[Start of Attachment]
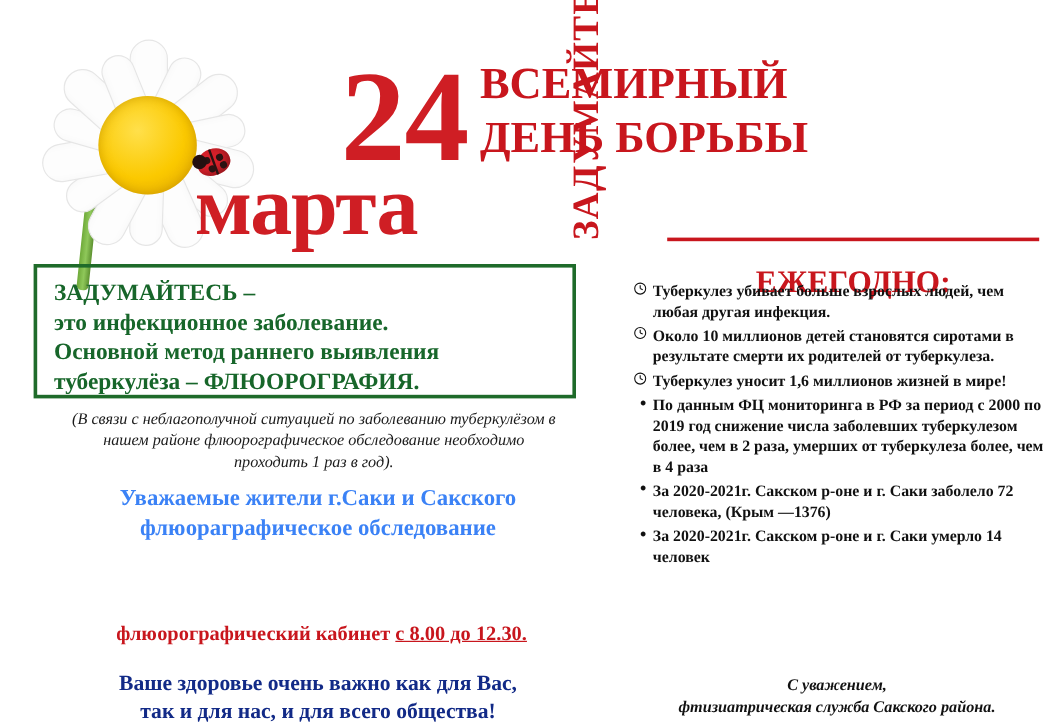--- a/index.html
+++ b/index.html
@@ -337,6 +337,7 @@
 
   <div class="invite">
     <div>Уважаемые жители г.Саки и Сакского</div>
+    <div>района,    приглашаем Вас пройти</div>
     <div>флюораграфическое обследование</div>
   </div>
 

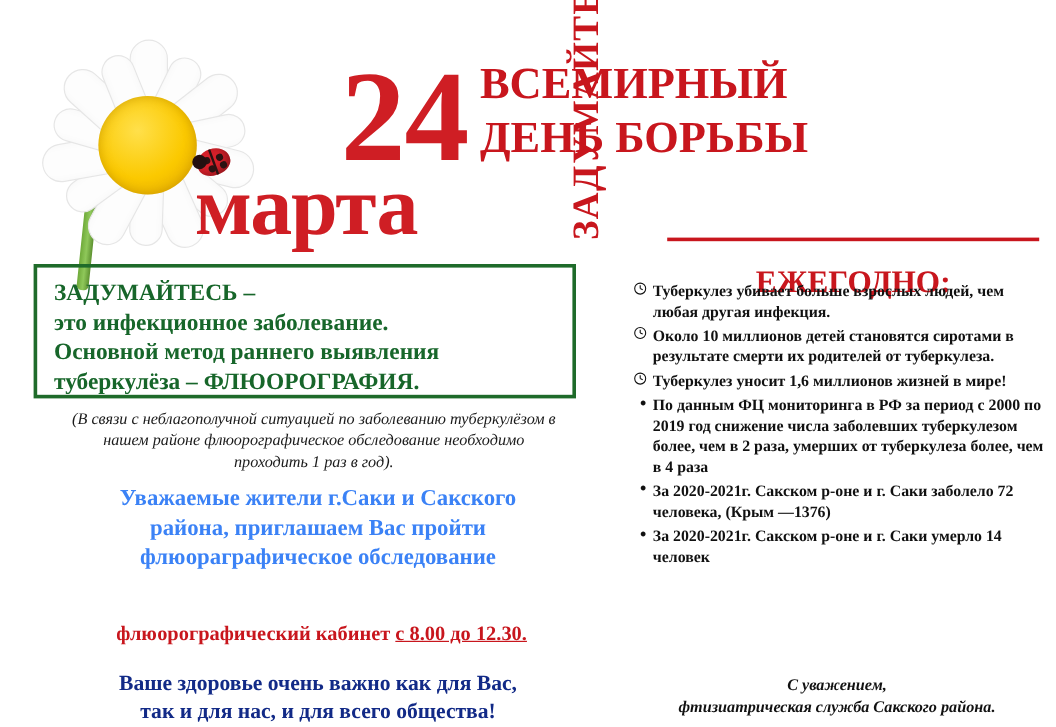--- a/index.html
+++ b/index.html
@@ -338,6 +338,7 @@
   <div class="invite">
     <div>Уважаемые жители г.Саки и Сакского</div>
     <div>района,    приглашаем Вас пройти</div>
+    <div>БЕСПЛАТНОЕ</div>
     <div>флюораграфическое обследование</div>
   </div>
[End of Attachment]
- Work instruction: Transcribe every record above exactly, leaving out the pictures.

- Answer for the task:
--- a/index.html
+++ b/index.html
@@ -337,6 +337,7 @@
 
   <div class="invite">
     <div>Уважаемые жители г.Саки и Сакского</div>
+    <div>района,    приглашаем Вас пройти</div>
     <div>флюораграфическое обследование</div>
   </div>
 

--- a/index.html
+++ b/index.html
@@ -338,6 +338,7 @@
   <div class="invite">
     <div>Уважаемые жители г.Саки и Сакского</div>
     <div>района,    приглашаем Вас пройти</div>
+    <div>БЕСПЛАТНОЕ</div>
     <div>флюораграфическое обследование</div>
   </div>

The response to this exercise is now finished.